*Work instruction*
Begin at the line in the material that contains "Filling Gel and PBT for optical cable" and stop after the line that contains "not get caught.". Give those lines as a JSON list of strings, one string per line, with blank lines and the picture markers left out.

[Opening The data section]

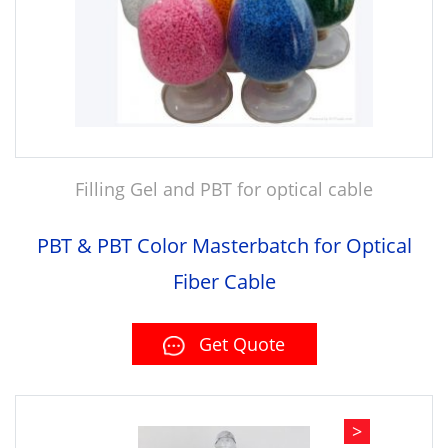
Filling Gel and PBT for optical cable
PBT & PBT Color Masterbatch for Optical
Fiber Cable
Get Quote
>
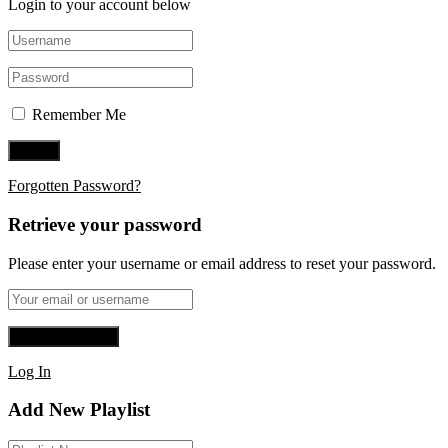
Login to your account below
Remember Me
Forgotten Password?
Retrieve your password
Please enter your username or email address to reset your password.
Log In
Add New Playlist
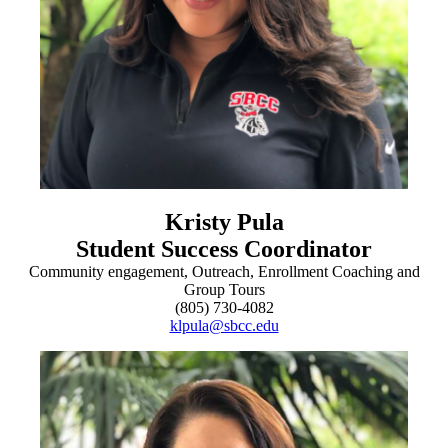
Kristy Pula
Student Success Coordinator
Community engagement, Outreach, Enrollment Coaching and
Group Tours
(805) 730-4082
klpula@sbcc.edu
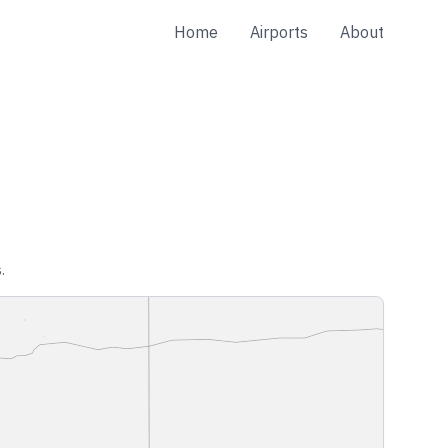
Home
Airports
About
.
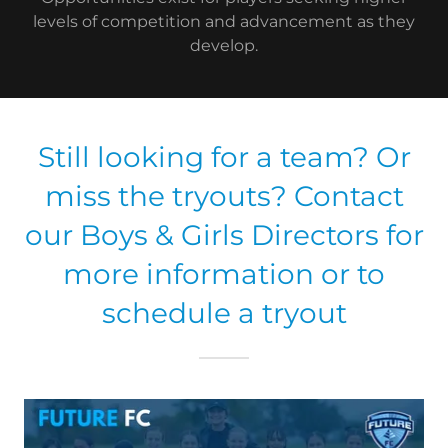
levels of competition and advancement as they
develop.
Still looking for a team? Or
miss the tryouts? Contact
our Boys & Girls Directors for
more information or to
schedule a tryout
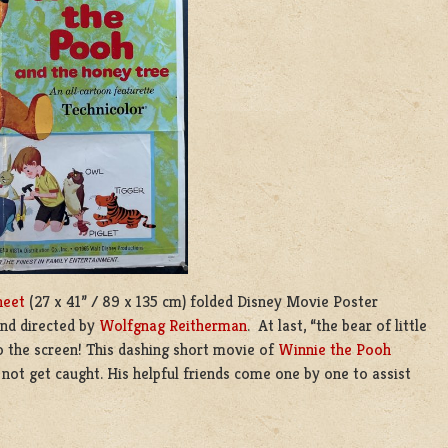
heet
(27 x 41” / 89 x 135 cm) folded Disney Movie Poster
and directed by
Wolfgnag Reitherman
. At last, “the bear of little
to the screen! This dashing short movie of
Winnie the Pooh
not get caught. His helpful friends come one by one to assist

[Closing The data section]
[Opening The data section]

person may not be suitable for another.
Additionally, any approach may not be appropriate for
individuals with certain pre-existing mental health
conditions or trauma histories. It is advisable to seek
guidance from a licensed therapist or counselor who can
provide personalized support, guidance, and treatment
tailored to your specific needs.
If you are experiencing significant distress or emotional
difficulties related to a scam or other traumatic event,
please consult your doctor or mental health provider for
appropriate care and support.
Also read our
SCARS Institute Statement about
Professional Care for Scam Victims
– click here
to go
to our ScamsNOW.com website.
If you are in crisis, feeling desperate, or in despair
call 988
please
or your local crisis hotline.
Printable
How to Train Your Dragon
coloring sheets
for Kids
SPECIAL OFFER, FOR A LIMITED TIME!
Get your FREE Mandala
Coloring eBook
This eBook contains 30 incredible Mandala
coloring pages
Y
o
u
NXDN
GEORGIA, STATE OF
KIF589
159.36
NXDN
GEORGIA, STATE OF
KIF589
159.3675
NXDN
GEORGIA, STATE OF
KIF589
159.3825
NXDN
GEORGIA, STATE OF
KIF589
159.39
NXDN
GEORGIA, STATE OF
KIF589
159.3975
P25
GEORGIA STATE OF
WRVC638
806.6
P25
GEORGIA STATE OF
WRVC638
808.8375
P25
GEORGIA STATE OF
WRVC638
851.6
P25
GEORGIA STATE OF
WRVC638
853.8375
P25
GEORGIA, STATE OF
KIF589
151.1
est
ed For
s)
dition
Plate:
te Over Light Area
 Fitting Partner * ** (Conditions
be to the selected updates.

[Closing The data section]
[Opening The data section]

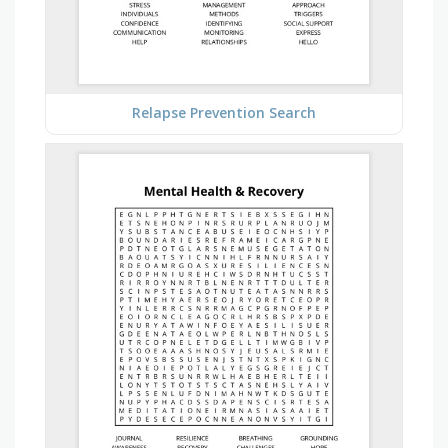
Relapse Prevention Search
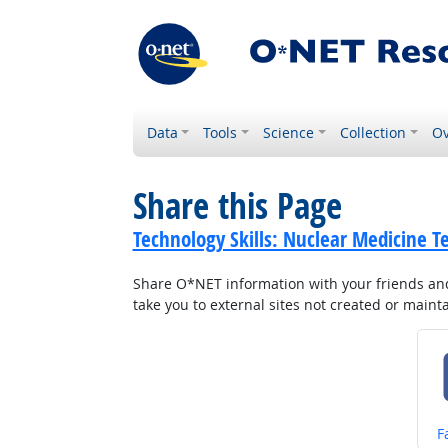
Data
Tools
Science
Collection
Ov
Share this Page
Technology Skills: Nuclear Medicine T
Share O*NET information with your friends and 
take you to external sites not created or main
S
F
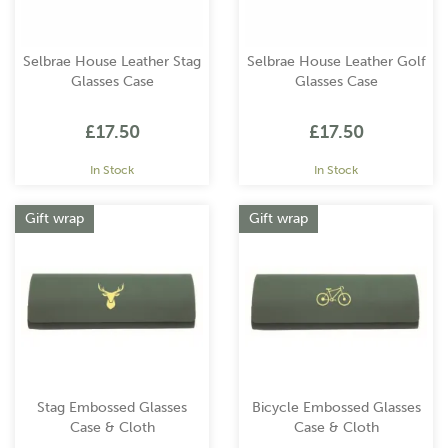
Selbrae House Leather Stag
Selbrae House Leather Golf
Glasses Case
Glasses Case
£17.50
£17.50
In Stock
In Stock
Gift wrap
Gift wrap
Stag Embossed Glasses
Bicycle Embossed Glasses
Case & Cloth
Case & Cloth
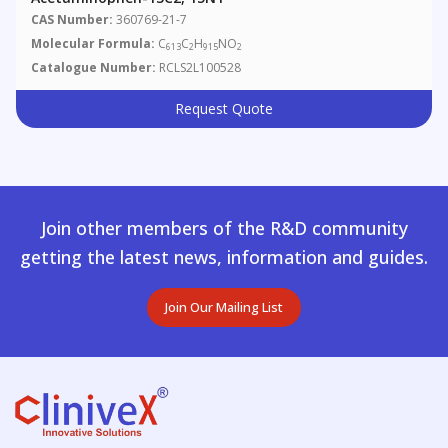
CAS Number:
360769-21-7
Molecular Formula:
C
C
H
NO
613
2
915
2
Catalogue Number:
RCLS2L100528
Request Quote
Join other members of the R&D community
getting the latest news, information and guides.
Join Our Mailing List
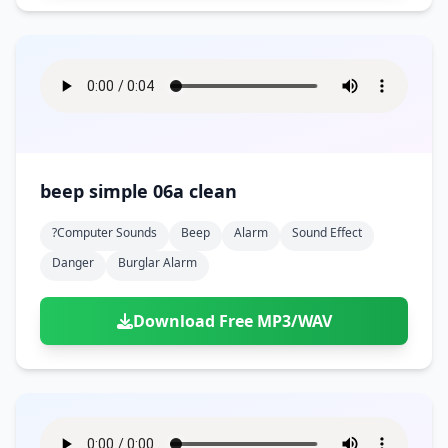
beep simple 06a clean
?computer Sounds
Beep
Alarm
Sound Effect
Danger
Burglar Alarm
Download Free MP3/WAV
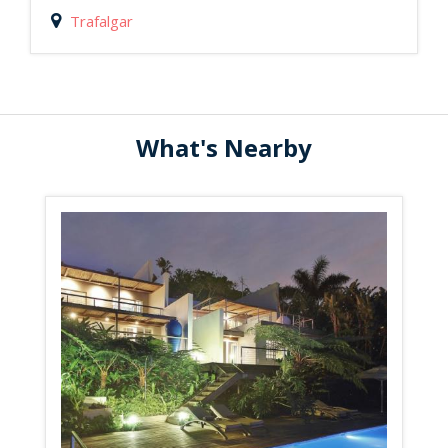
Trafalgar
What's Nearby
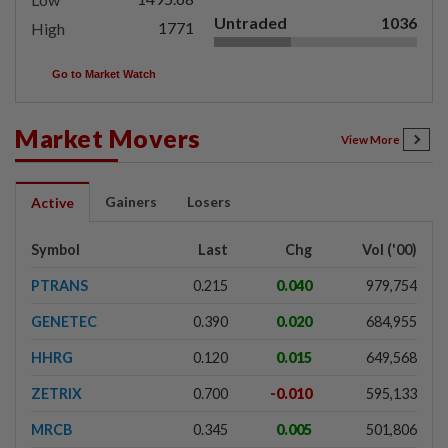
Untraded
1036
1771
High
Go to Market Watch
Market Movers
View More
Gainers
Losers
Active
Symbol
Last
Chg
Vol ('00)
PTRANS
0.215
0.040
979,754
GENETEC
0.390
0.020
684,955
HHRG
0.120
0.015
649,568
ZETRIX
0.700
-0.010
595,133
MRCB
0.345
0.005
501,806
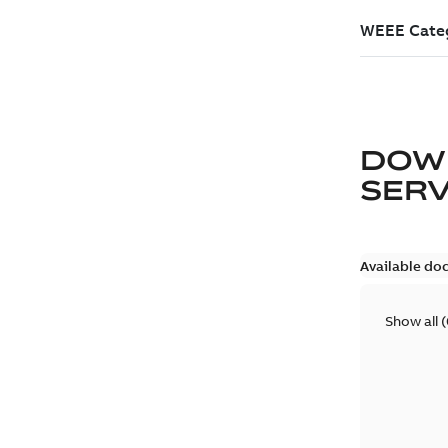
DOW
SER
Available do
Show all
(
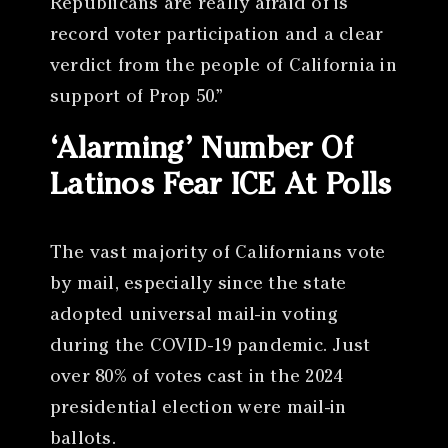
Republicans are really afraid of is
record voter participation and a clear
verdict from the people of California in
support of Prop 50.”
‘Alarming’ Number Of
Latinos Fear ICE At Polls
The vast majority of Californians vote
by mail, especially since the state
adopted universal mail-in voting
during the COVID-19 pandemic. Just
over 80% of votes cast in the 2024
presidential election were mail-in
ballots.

[Closing The data section]

*Exercise response*
[
  "Filling Gel and PBT for optical cable",
  "PBT & PBT Color Masterbatch for Optical",
  "Fiber Cable",
  "Get Quote",
  ">",
  "Login to your account below",
  "Remember Me",
  "Forgotten Password?",
  "Retrieve your password",
  "Please enter your username or email address to reset your password.",
  "Log In",
  "Add New Playlist",
  "Kristy Pula",
  "Student Success Coordinator",
  "Community engagement, Outreach, Enrollment Coaching and",
  "Group Tours",
  "(805) 730-4082",
  "klpula@sbcc.edu",
  "Home",
  "Airports",
  "About",
  ".",
  "levels of competition and advancement as they",
  "develop.",
  "Still looking for a team? Or",
  "miss the tryouts? Contact",
  "our Boys & Girls Directors for",
  "more information or to",
  "schedule a tryout",
  "heet",
  "(27 x 41” / 89 x 135 cm) folded Disney Movie Poster",
  "and directed by",
  "Wolfgnag Reitherman",
  ". At last, “the bear of little",
  "to the screen! This dashing short movie of",
  "Winnie the Pooh",
  "not get caught. His helpful friends come one by one to assist"
]